14th Sunday Year – C

Is 66:10-14c; Gal 6:14-18; Lk 10: 1-12, 17-20

A Sunday School teacher of preschoolers was concerned that his students might be a little confused about Jesus Christ because of the Christmas season emphasis on His birth. He wanted to make sure they understood that the birth of Jesus occurred a long time ago, that He grew up, etc. So he asked his class, “Where is Jesus today?” Johnny raised his hand and said, “He’s in heaven.” Mary was called on and answered, “He’s in my heart.” And Robert, waving his hand furiously, blurted out, “I know! I know! He’s in our bathroom!!!” The whole class got very quiet, looked at the teacher, and waited for a response. The teacher was completely at a loss for a few very long seconds. He finally gathered his wits and asked Robert how he knew this. And Robert said, “Well….every morning my father gets up, bangs on the bathroom door, and yells ‘Jesus Christ, are you still in there?’!

In today’s gospel Jesus gives, travel tips for the seventy-two walking witnesses on their first mission trip: While all the synoptic Gospels mention a mission of the Twelve, only Luke adds a second mission of the 72. Just as Moses selected the seventy-two elders to guide and govern his people, so Luke presents Jesus as the “new Moses” in today’s Gospel. Jesus sends out his seventy-two disciples to towns and villages to announce his visit, thus giving a symbolic meaning to the number seventy-two. The Jews also believed that there were seventy-two nations in the whole world, and they had seventy-two members in the Sanhedrin, the supreme council of the Jews.

Today I just want you to pay attention to the opening verses of the gospel: “The Lord appointed seventy-two others whom he sent ahead of him in pairs to every town and place he intended to visit.” The disciples were told to travel in pairs (perhaps for mutual support), suggesting that the work of evangelization should be a collective one.

The work of evangelization should be a collective effort in our parish community not just be the Bishop and priest alone. As Jesus sends the seventy-two other disciples to preach His word of salvation, He also calls each one of us to share in the task of evangelization. Whatever be our situation and status in life, whether we are parents, teachers, employees, employers, professionals or students, we are also being sent by Christ to be missionaries of His word of salvation. It is wrong to say that preaching the word belongs exclusively to nuns, priests and bishops, religious brothers or sisters.

The Vatican II document (Apostolicam Actuositatem no. 6) says: “There are innumerable opportunities open to the laity for the exercise of their apostolate of making the gospel known and men holy. The very testimony of their Christian lives and good works done in a supernatural spirit have the power to draw men to belief and to God.”
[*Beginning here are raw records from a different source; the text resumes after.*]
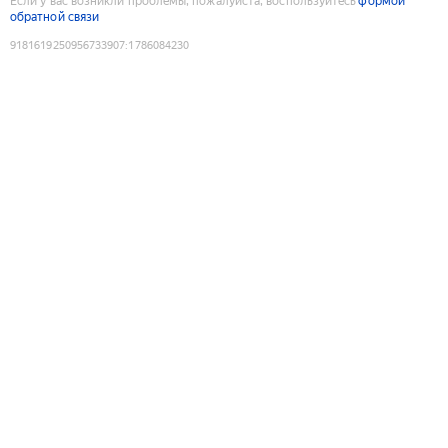
Если у вас возникли проблемы, пожалуйста, воспользуйтесь
формой
обратной связи
9181619250956733907
:
1786084230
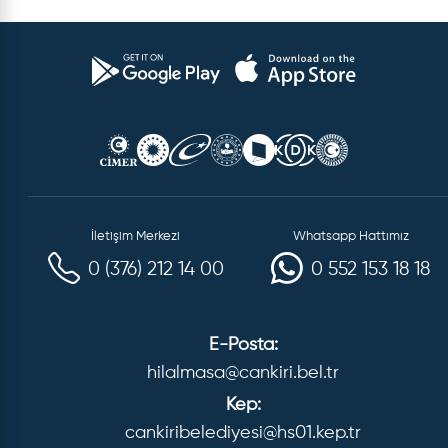
İletişim Merkezi
Whatsapp Hattımız
0 (376) 212 14 00
0 552 153 18 18
E-Posta:
hilalmasa@cankiri.bel.tr
Kep:
cankiribelediyesi@hs01.kep.tr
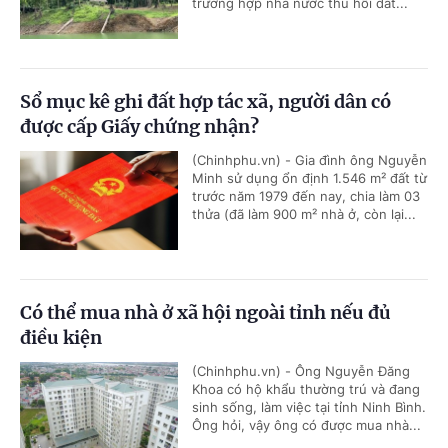
trường hợp nhà nước thu hồi đất...
Sổ mục kê ghi đất hợp tác xã, người dân có
được cấp Giấy chứng nhận?
(Chinhphu.vn) - Gia đình ông Nguyễn
Minh sử dụng ổn định 1.546 m² đất từ
trước năm 1979 đến nay, chia làm 03
thửa (đã làm 900 m² nhà ở, còn lại...
Có thể mua nhà ở xã hội ngoài tỉnh nếu đủ
điều kiện
(Chinhphu.vn) - Ông Nguyễn Đăng
Khoa có hộ khẩu thường trú và đang
sinh sống, làm việc tại tỉnh Ninh Bình.
Ông hỏi, vậy ông có được mua nhà...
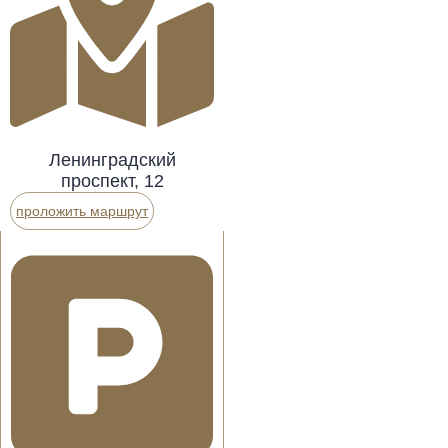
Ленинградский
проспект, 12
проложить маршрут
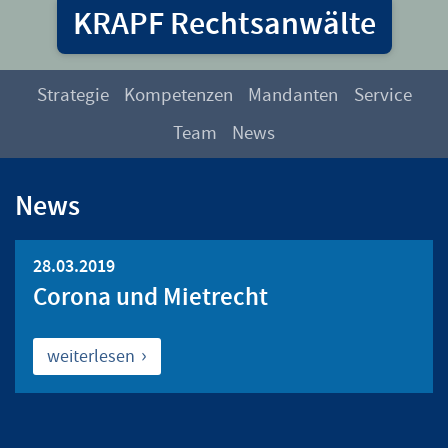
KRAPF Rechtsanwälte
Strategie
Kompetenzen
Mandanten
Service
Team
News
News
28.03.2019
Corona und Mietrecht
weiterlesen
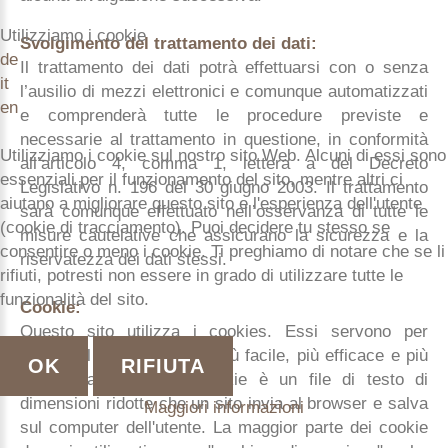
Utilizziamo i cookie
Svolgimento del trattamento dei dati:
de
Il trattamento dei dati potrà effettuarsi con o senza
it
l’ausilio di mezzi elettronici e comunque automatizzati
en
e comprenderà tutte le procedure previste e
necessarie al trattamento in questione, in conformità
Utilizziamo i cookie sul nostro sito Web. Alcuni di essi sono
all’articolo 4, comma 1, lettera a del Decreto
essenziali per il funzionamento del sito, mentre altri ci
Legislativo n. 196 del 30 giugno 2003. Il trattamento
aiutano a migliorare questo sito e l'esperienza dell'utente
sarà comunque effettuato nell’osservanza di tutte le
(cookie di tracciamento). Puoi decidere tu stesso se
misure cautelative che assicurano la sicurezza e la
consentire o meno i cookie. Ti preghiamo di notare che se li
riservatezza dei dati stessi.
rifiuti, potresti non essere in grado di utilizzare tutte le
funzionalità del sito.
Cookie:
Questo sito utilizza i cookies. Essi servono per
rendere il nostro servizio più facile, più efficace e più
OK
RIFIUTA
sicuro da usare. Un cookie è un file di testo di
dimensioni ridotte che un sito invia al browser e salva
Maggiori informazioni
sul computer dell'utente. La maggior parte dei cookie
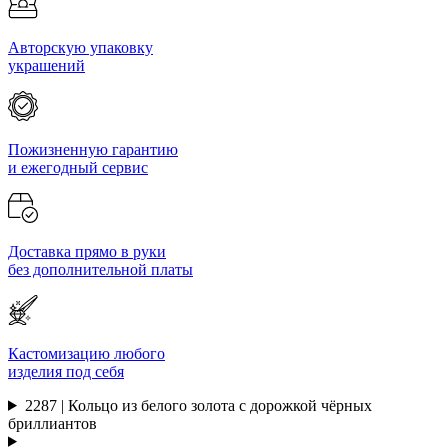
Авторскую упаковку
украшений
Пожизненную гарантию
и ежегодный сервис
Доставка прямо в руки
без дополнительной платы
Кастомизацию любого
изделия под себя
2287 | Кольцо из белого золота с дорожкой чёрных
бриллиантов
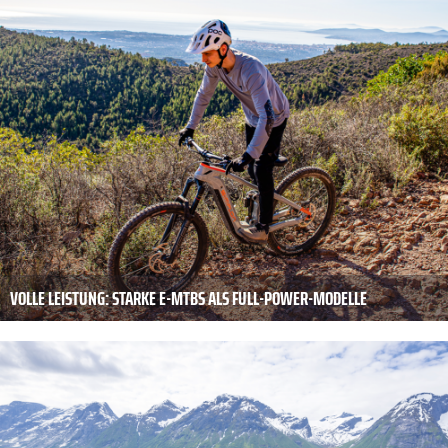
VOLLE LEISTUNG: STARKE E-MTBS ALS FULL-POWER-­MODELLE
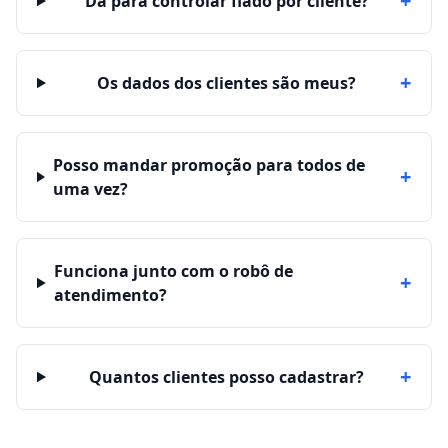
+
Dá para controlar fiado por cliente?
+
Os dados dos clientes são meus?
Posso mandar promoção para todos de
+
uma vez?
Funciona junto com o robô de
+
atendimento?
+
Quantos clientes posso cadastrar?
In the light of our new collaborative model that we begin today, our both parishes should learn to work together, accept each other as brothers and sisters of the Lord, who share the meal from the same Eucharistic table the Body and Blood of Christ and be a witness to Jesus Christ both in word and in deed. I’ll try my best to be a good pastor to both parishes St. Joseph in Watervliet and Immaculate Conception in Hartford I look forward to your full cooperation as well. I thank Fr. German who will be helping us as well.

Announcing the Good News of the kingdom is not something optional for a Christian. The disciples received instructions as to how they were to carry out their mission. The basic idea behind Jesus’ instruction is that his disciples were sent as walking witnesses, and, hence, they were not to depend on anything or anybody except on the Holy Spirit of God and on Divine providence.

“This weekend will we join with our entire Nation in celebrating our most special national holiday, Independence Day/the Fourth of July.  These are days of global anxiety and worry in the face of ongoing terroristic attacks, both in other parts of the world, but also with great concerns for our own safety.  As we pledge our allegiance to the United States, let us truly focus on the most important part of that pledge: “one nation, under God, indivisible, with liberty and justice for all.”  May we truly remember, and recommit ourselves to, our national motto “In God we trust”.  Our national freedoms, especially the freedom to practice and live our faith, were won for us at great costs, and must be protected and defended.   In the midst of our Fourth of July picnics and parades, our welcome receptions, and all our other weekend activities, may we keep our eyes and our hearts on what truly matters and is of lasting value.” – Bishop Paul Bradley.